Un paseo por el río Purón

Los recorridos cortos son singulares.

Es cierto que quien mucho viva mucho verá, como sentencia mi vecino, pero también es verdad que una historia breve y clara merece la pena:  el río Purón es -dicen- uno de los ríos más cortos y limpios del mundo. Como los buenos políticos, entrega pronto el caudal y no deja lugar a corromperse.

Toda la cuenca del Purón cabe en la palma de una mano. Pero toda ella se visita en vano si no se atiende a su singularidad: del puente del Ferrocarril abajo, hacia la desembocadura, la historia local de la angula está por escribir. Entraba mucha, y cuando se empezó a pagar, despertó la tensión entre Purón y Vidiago: los vecinos se disputaban la costera con candiles de cristal en la mano, por la nocturnidad en ese arte de la pesca. De aquella, los aldeanos interrumpían su labor para acutar el sitio en la ribera. Dejaban una caja de madera en el lugar y volvían a rematar la ceba y ordeño, porque la posición para el lance era fundamental: el puestu Ladio al borde del río, por su mérito y veteranía, quedaba al margen de la discusión. Cuánta historia sin épica, pero escrita con la verdad de los días, permanece sepultada entre el olvido y la vegetación. El curso del río Purón merece una memoria inversamente proporcional a su geografía.

El pueblo, que lleva el nombre del río o viceversa, también merece atención: una vía rodada que acaba en si mismo es a la vez una suerte y un destino. Dicen los de Llanes que todo el entorno es de cine, sin darse cuenta de que las películas apenas logran pisarle los talones a la realidad. Por ejemplo, el puente del ferrocarril, de factura puntillosa, propia de una época en que la técnica se amoldaba al paisaje, sin reventarlo.

Después, el túnel de vegetación que lleva desde la galaxia Llanes, masiva en fechas, al finisterre de Purón. El vial sinuoso que conduce hasta la moderada apertura del pueblo, con dos arquitecturas americanas a la entrada, equivale a una buena introducción, de esas sobre las que hay que volver una vez terminado el libro. La carretera, minúscula en largo por ancho, explica por ella misma la intimidad del valle y el adentramiento. Los vecinos de Purón son silenciosos. Quizá porque allí no llegan muchos, quizá porque allí todos apagan los motores.

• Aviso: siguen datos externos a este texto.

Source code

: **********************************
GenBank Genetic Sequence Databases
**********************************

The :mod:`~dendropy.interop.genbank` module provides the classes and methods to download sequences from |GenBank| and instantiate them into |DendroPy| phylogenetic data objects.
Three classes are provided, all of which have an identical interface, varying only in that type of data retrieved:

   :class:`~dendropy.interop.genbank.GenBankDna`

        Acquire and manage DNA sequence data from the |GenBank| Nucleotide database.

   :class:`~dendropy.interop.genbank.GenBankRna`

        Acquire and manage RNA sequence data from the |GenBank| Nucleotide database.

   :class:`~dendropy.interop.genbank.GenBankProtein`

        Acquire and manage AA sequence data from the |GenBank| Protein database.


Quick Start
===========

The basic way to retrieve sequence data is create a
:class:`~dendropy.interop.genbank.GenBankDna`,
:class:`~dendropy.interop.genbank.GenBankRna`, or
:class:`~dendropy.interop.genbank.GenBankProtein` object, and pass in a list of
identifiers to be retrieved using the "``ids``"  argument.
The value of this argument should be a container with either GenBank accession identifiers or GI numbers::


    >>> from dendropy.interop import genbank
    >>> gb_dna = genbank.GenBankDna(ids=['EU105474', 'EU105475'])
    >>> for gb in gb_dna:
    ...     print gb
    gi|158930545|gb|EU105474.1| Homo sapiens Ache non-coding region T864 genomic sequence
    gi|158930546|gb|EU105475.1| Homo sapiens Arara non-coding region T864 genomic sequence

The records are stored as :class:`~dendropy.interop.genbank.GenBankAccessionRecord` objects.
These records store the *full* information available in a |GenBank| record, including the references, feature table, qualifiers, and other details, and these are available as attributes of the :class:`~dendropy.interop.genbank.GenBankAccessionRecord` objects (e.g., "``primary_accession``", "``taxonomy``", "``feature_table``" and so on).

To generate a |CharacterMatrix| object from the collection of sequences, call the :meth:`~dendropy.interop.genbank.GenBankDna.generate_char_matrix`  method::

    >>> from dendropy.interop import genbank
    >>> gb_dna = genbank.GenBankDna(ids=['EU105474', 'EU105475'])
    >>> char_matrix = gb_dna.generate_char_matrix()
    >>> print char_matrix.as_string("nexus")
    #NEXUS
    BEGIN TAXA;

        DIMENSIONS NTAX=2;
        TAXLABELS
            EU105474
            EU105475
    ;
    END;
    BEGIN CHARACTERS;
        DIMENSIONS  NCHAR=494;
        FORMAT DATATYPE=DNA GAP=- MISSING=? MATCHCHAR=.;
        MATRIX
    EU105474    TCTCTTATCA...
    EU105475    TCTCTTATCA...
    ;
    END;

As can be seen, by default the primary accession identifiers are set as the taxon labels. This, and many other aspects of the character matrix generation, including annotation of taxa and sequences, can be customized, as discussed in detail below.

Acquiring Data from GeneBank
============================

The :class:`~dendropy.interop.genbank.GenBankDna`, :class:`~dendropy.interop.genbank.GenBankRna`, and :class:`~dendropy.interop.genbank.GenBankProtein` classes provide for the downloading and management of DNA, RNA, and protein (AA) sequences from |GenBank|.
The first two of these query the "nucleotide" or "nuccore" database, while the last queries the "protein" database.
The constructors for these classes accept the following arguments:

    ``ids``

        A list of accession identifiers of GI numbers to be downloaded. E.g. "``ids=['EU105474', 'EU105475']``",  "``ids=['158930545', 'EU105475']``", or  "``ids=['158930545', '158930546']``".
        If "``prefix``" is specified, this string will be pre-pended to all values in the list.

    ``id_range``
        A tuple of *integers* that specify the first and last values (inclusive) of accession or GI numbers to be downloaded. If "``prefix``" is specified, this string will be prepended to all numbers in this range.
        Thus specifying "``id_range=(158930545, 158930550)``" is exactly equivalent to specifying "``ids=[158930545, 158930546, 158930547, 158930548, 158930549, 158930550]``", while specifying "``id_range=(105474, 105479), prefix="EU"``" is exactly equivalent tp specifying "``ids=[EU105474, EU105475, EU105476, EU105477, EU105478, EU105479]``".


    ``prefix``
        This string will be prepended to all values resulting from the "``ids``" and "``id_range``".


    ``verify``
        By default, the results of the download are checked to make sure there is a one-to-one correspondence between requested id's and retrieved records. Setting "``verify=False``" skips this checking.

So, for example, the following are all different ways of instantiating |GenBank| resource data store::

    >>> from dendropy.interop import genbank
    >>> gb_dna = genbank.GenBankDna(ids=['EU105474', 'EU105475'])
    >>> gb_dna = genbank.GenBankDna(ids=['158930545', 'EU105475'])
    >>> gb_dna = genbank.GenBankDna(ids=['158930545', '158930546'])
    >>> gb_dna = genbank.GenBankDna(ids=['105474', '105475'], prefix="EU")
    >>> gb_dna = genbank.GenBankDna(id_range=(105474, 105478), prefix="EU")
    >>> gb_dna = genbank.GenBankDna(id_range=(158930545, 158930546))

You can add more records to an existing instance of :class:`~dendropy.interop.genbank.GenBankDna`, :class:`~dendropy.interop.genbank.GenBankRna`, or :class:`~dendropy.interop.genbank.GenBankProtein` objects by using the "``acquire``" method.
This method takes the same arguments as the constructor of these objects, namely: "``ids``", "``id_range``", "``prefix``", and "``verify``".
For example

El camino por la ribera del río también es corto y especial. Una antigua central hidroeléctrica con el rebosadero aún visible sirve ahora de bar, adjunta a un moderado aparcamiento. No puedo imaginar las apreturas de temporada, en un itinerario que nunca es claramente de a dos.

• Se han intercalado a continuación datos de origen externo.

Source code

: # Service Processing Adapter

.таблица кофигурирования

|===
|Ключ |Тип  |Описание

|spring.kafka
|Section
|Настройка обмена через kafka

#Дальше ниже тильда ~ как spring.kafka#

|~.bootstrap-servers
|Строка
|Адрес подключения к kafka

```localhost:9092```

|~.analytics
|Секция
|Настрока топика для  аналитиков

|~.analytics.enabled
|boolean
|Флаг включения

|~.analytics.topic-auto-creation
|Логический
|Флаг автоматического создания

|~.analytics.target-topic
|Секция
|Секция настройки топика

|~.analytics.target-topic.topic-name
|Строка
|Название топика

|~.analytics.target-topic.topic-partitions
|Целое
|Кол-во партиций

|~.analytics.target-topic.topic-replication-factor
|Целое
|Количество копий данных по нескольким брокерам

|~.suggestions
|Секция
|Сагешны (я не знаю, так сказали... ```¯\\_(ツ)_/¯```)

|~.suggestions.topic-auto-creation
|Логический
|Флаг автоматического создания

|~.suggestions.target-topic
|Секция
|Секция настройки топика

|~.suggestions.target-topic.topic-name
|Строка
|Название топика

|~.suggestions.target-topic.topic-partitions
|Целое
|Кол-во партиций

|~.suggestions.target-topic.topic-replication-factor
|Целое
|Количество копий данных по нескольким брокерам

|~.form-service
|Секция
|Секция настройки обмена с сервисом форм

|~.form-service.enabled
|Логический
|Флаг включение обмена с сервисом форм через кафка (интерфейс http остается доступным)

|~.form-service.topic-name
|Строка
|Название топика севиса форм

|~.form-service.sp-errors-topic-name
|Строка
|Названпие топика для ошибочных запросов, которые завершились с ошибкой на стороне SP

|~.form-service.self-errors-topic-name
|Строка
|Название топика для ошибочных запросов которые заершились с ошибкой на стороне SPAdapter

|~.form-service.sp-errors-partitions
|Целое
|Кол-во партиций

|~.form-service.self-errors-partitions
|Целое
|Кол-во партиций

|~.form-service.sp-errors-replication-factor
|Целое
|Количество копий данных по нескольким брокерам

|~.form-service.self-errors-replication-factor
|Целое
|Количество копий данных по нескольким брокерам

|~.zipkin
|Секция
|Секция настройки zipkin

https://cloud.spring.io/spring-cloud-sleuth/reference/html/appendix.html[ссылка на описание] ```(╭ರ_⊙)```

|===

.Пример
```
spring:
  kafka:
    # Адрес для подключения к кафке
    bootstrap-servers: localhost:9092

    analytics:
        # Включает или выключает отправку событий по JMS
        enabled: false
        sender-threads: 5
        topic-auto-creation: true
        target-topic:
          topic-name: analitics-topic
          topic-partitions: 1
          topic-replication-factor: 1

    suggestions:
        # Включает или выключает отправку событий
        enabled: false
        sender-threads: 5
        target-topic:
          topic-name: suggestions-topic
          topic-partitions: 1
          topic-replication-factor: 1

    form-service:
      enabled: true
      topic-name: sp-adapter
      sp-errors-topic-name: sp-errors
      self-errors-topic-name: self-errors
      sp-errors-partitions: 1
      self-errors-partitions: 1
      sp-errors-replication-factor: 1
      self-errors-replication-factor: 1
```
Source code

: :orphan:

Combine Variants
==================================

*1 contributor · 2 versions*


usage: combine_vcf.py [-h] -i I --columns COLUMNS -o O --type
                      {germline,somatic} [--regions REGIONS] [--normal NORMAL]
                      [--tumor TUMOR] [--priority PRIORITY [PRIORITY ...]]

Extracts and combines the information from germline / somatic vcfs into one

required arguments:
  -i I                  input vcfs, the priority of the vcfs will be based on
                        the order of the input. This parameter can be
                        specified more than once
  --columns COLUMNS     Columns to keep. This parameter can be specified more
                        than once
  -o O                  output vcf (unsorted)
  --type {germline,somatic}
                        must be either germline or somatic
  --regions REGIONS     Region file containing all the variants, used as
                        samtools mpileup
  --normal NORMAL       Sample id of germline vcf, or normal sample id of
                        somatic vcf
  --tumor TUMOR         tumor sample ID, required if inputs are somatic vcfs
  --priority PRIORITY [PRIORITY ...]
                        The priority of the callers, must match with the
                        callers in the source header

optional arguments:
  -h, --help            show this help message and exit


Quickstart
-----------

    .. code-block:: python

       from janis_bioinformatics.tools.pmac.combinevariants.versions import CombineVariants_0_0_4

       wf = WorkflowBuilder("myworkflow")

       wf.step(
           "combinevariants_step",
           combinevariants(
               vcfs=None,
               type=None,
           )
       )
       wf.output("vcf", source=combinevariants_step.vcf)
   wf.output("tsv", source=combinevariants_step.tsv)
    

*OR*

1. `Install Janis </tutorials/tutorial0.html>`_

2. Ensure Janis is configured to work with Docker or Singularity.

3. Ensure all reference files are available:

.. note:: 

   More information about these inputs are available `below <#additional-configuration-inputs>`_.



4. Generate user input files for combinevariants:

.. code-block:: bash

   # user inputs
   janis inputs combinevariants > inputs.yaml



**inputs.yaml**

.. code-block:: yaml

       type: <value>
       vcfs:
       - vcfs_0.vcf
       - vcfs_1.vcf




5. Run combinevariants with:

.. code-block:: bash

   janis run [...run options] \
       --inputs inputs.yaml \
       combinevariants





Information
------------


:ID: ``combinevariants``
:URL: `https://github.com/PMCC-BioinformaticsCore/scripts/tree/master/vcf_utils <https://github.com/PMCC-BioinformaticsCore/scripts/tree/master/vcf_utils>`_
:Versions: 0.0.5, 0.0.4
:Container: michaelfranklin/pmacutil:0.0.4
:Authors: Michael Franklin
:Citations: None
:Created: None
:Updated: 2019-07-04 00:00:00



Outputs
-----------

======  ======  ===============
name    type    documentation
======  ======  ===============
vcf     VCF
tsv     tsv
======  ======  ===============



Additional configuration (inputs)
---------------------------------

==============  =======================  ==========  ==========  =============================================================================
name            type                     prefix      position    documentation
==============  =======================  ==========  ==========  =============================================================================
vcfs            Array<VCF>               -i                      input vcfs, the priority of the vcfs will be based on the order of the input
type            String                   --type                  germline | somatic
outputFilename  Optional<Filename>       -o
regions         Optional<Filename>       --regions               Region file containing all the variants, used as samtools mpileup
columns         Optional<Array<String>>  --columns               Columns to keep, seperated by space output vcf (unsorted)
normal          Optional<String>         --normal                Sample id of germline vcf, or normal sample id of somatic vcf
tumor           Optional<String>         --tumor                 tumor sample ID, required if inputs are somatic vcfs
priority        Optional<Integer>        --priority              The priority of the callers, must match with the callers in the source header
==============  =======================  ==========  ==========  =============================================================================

Al dejar el coche comienza el camino a pie, primero por la margen derecha del río, luego, tras un puente, por la izquierda. En apenas media hora, se alcanzan las principales fuentes del río, con un agua cristalina sin metáfora ni exageración: la cámara fotográfica no la recoge, y si nada mueve la superficie, las imágenes reproducen las piedras del fondo como si el cauce estuviera seco.

La vegetación, exuberante, proporciona a quien lo quiera ver un buen repertorio de verdes: el acentuado de los berros, el de la zarzamora, que los gallegos dicen silva y nosotros bardo, el decaído de las aulagas, aquí árgomas, y el de tono ceniciento en los brezales, apoderándose de unas cuestas a punto de quedar huérfanas en ganado.

Todo el recorrido por la ribera del Purón es manso, con pequeños prados de otro tiempo. El monte se va viniendo encima y alrededor, esquivado por el cauce. Al final, en forma de embudo, el camino se va entrometiendo en el relieve; y casi al término, tras la balsa y azud de la piscifactoría, el insólito nacimiento del Purón, donde el agua es incolora, como dicen los libros.